HESI LPN
Maternity HESI Test Bank
1. A client who is 24 weeks gestation arrives at the clinic reporting swollen hands. On examination, the nurse notes the client has had a rapid weight gain over six weeks. Which action should the nurse implement next?
- A. Review the client's previous blood pressures in the chart.
- B. Obtain the client's blood pressure.
- C. Observe and time the client's contractions.
- D. Examine the client for pedal edema.
Correct answer: B
Rationale: Swollen hands and rapid weight gain could be signs of preeclampsia, so the next step is to check the client's blood pressure. Elevated blood pressure is a key indicator in assessing for preeclampsia in pregnancy. Reviewing the client's previous blood pressures may provide additional context but obtaining the current blood pressure is crucial for immediate assessment. Observing and timing contractions are not relevant in this scenario as the client is not presenting with signs of active labor. Examining for pedal edema is important in assessing for fluid retention, but obtaining the blood pressure takes precedence in this case due to the potential seriousness of preeclampsia.
2. When discussing risk factors for gestational diabetes mellitus (GDM) with a group of pregnant clients, which ethnicity should the nurse identify as having the lowest incidence of GDM?
- A. Asian
- B. Non-Hispanic White American
- C. Hispanic
- D. African American
Correct answer: B
Rationale: Non-Hispanic White Americans have the lowest incidence of gestational diabetes mellitus (GDM) compared to other ethnicities. This is because GDM is more prevalent among certain ethnic groups, such as Asian, Hispanic, and African American populations. Asian individuals have an increased risk of developing GDM due to genetic factors, while Hispanic and African American populations have higher incidences of GDM due to lifestyle and genetic predispositions. Therefore, the correct answer is B, as Non-Hispanic White Americans generally have a lower risk of developing GDM.
3. Which of the following statements is a symptom of cystic fibrosis in children?
- A. Cystic fibrosis leads to uncontrollable muscle movements and personality changes.
- B. Cystic fibrosis leads to the excessive production of thick mucus that clogs the pancreas and lungs.
- C. Cystic fibrosis causes red blood cells to clump together, obstructing small blood vessels and decreasing the oxygen supply.
- D. Cystic fibrosis causes the central nervous system to degenerate, resulting in death.
Correct answer: B
Rationale: The correct answer is B. Cystic fibrosis is a genetic disorder that causes the body to produce thick, sticky mucus. This mucus can clog the airways in the lungs and obstruct the pancreas, leading to severe respiratory and digestive problems. Choice A is incorrect because uncontrollable muscle movements and personality changes are not typical symptoms of cystic fibrosis. Choice C is incorrect because cystic fibrosis does not directly cause red blood cells to clump together and obstruct small blood vessels. Choice D is incorrect because cystic fibrosis primarily affects the respiratory and digestive systems, not the central nervous system.

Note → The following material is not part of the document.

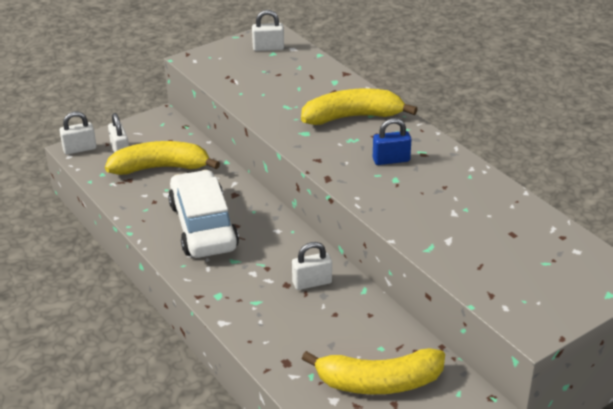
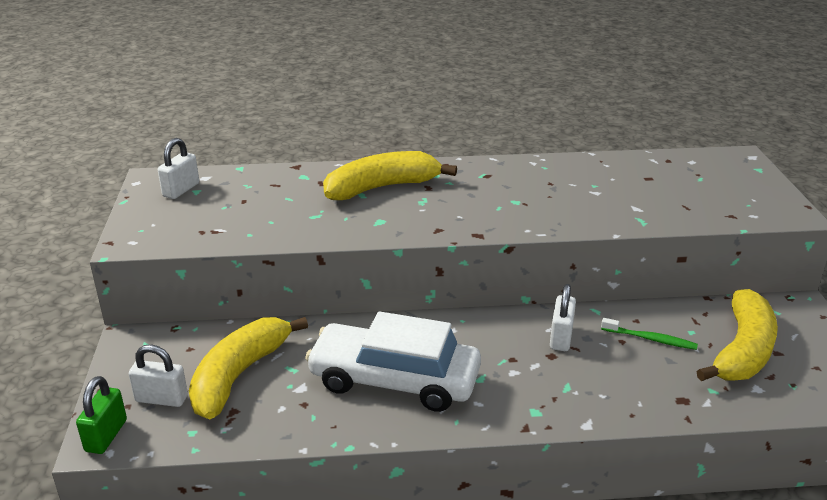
camera: 60 degrees left, 5 degrees down
white padlock [60,111,97,155] -> green padlock [76,376,127,454]
yellow banana [301,89,417,125] -> yellow banana turned 45 degrees clockwise [323,151,457,200]
blue padlock [373,118,411,165] -> none
none -> green toothbrush [601,318,698,350]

4. When should the low-risk patient, who is 16 weeks pregnant, be advised to return to the prenatal clinic?
- A. 1 week.
- B. 2 weeks.
- C. 3 weeks.
- D. 4 weeks.
Correct answer: D
Rationale: The correct answer is D: 4 weeks. Low-risk pregnant patients typically have prenatal visits every 4 weeks until 28 weeks of gestation. This frequency allows for adequate monitoring of the pregnancy without being overly burdensome on the patient. Choices A, B, and C are incorrect as they do not align with the standard prenatal care schedule for low-risk pregnancies. Visits that are too frequent may cause unnecessary anxiety for the patient, while visits that are too infrequent may miss important opportunities for monitoring and intervention.

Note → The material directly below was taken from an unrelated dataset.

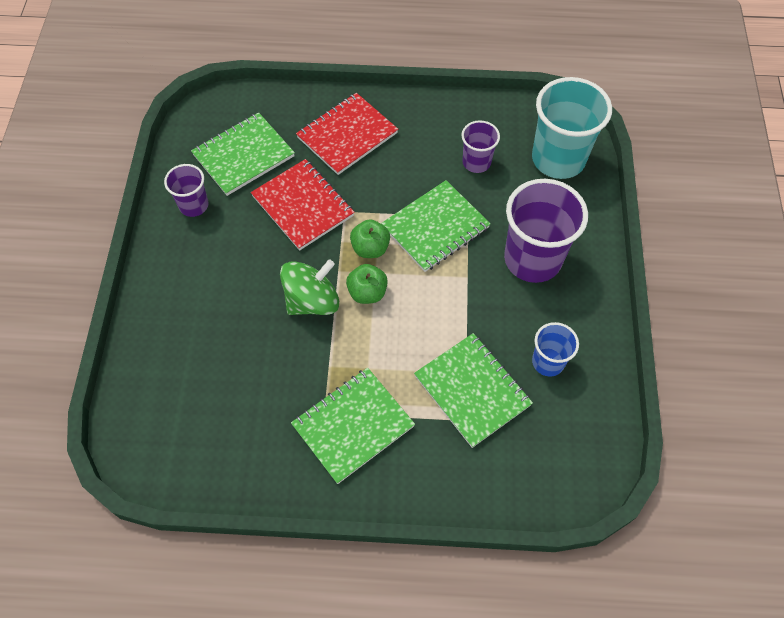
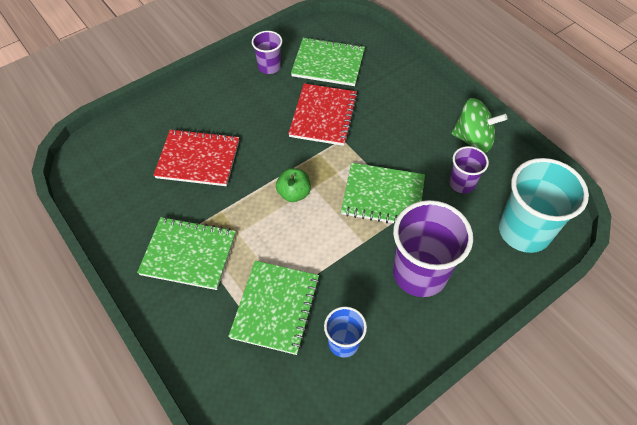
camera: 50 degrees right, 5 degrees down
green spinning top [280,259,339,315] -> green spinning top moved to [451,98,507,153]
red notebook [296,93,398,175] -> red notebook moved to [154,129,239,186]
green apple [350,219,390,258] -> none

5. A woman has experienced iron deficiency anemia during her pregnancy. She had been taking iron for 3 months before the birth. The client gave birth by cesarean 2 days earlier and has been having problems with constipation. After assisting her back to bed from the bathroom, the nurse notes that the woman’s stools are dark (greenish-black). What should the nurse’s initial action be?
- A. Perform a guaiac test and record the results.

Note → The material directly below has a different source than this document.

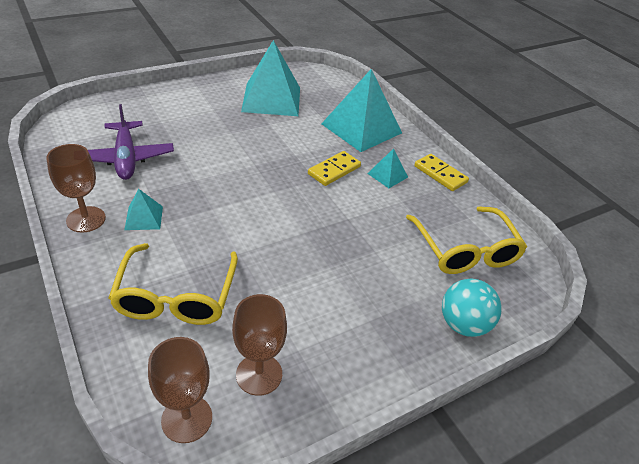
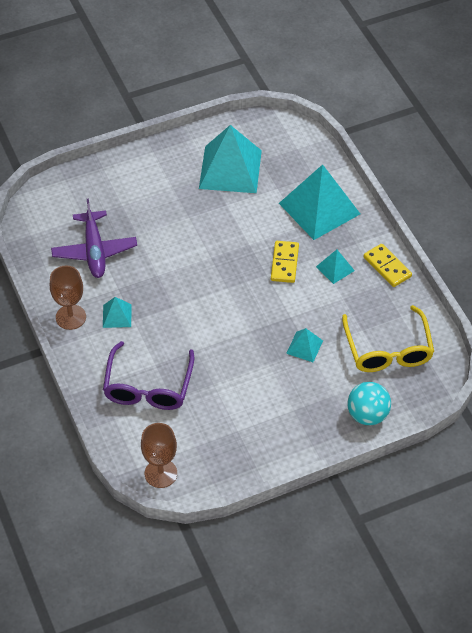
camera: 10 degrees right, 10 degrees up
yellow glasses [108,243,238,325] -> purple glasses [103,341,194,410]
brown goblet [232,294,287,396] -> none
yellow domino [308,151,361,186] -> yellow domino turned 45 degrees counterclockwise [271,241,299,283]
none -> turquoise pyramid [286,328,323,362]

- B. Recognize the finding as abnormal and report it to the primary health care provider.
- C. Recognize the finding as a normal result of iron therapy.
- D. Check the woman’s next stool to validate the observation.
Correct answer: C
Rationale: The nurse should recognize that dark stools are a common side effect in clients who are taking iron replacement therapy. Dark stools are a known, expected result of iron supplementation and are not indicative of a complication unless other symptoms of GI bleeding are present. A guaiac test would be necessary if there were concerns about gastrointestinal bleeding. Recognizing dark stools as a consequence of iron therapy is an essential nursing assessment skill and does not require immediate reporting. Checking the next stool to confirm the observation is unnecessary as the presence of dark stools in this context is already an expected outcome of iron supplementation.